Pantauan Republika, warga asli sering mendatangi pendatang untuk meminta makan. Hanya, warga pendatang yang trauma sering kali menolak permintaan itu. Bapak tadi, misalnya. Pemilik kedai bakso curiga jika diberikan, mereka akan kembali lagi dan meminta denda.

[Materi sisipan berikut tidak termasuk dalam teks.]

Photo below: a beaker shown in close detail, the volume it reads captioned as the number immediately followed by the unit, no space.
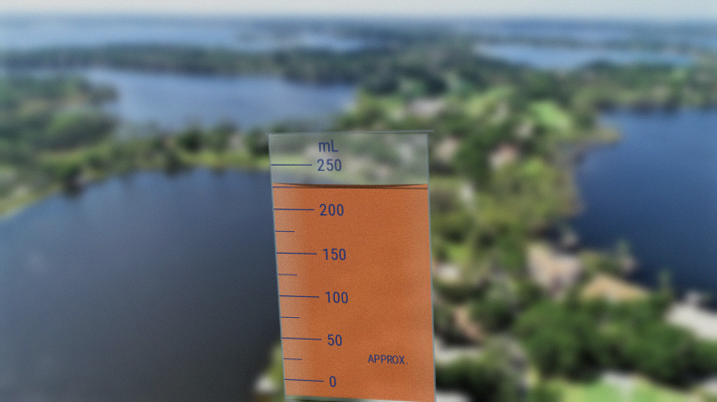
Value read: 225mL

"Mereka akan mengaku merasa sakit perut karena memakan makanan yang tadi diberikan, lalu meminta denda," ujar Mukri Nasution, seorang dokter yang berdinas di RSUD Wamena. Denda pun tergolong mahal. Harga nyawa seseorang sama dengan nilai puluhan ekor babi. Sebagai gambaran, harga seekor babi di Wamena mencapai Rp 30 juta. Jika terjadi kecelakaan yang menimpa warga asli, pendatang harus membayar denda. Tidak penting siapa yang salah. "Makanya hati-hati kalau keluar. Salah sedikit kena denda," kata Mukri.
Tokoh Muslim asli Suku Dani, Kanos Pagawak, mengungkapkan, kebiasaan denda sudah turun-temurun berlaku di masyarakat Pegunungan Tengah. Awalnya, denda diberlakukan sebagai pengganti perang. Misalnya, jika ada seorang pemuda berselingkuh dengan istri pemuda suku lain, pemuda itu wajib menggantinya dengan denda sehingga tak terjadi perang. Begitu pula setelah perang suku. Pemenang wajib mengganti jumlah korban dari pihak yang kalah.
Jika tidak, perang tidak akan selesai karena akan terus ada tuntutan balas dendam. Di kota, banyak cerita tentang ‘kasus denda’ yang diterapkan kepada warga pendatang. Kanos pun mafhum dengan kabar tak sedap itu. Menurutnya, adat denda sudah tidak diterapkan dengan sebagaimana mestinya. "Padahal, tujuannya untuk mencegah perang," ungkap Kanos. Sekarang, alih-alih mencegah peperangan, denda kerap dijadikan alat pemerasan oleh sebagian oknum warga asli kepada pendatang.
Ia mengaku tidak tahu siapa yang memulainya. Sebenarnya, ujar Kanos, masyarakat Pegunungan Tengah memiliki dewan adat yang di dalamnya terdapat perwakilan suku-suku. Jika ada konflik yang harus diselesaikan dengan adat denda, seharusnya dewan adat tersebut turun tangan. Tokoh Muslim, Agus Sudarmaji, mengungkapkan, di satu sisi, adat denda tersebut sebenarnya sesuai dengan nilai-nilai Islam, yakni qishas. Dalam hukum itu dikatakan nyawa dibalas dengan nyawa. Akan tetapi, memaafkan mendapat nilai yang lebih baik di sisi Allah SWT.
Dalam kacamata masyarakat asli Lembah Baliem, memaafkan dilakukan dengan membayar denda. Hanya, Agus mengungkapkan, mekanisme denda seharusnya dilakukan dengan adil dan transparan.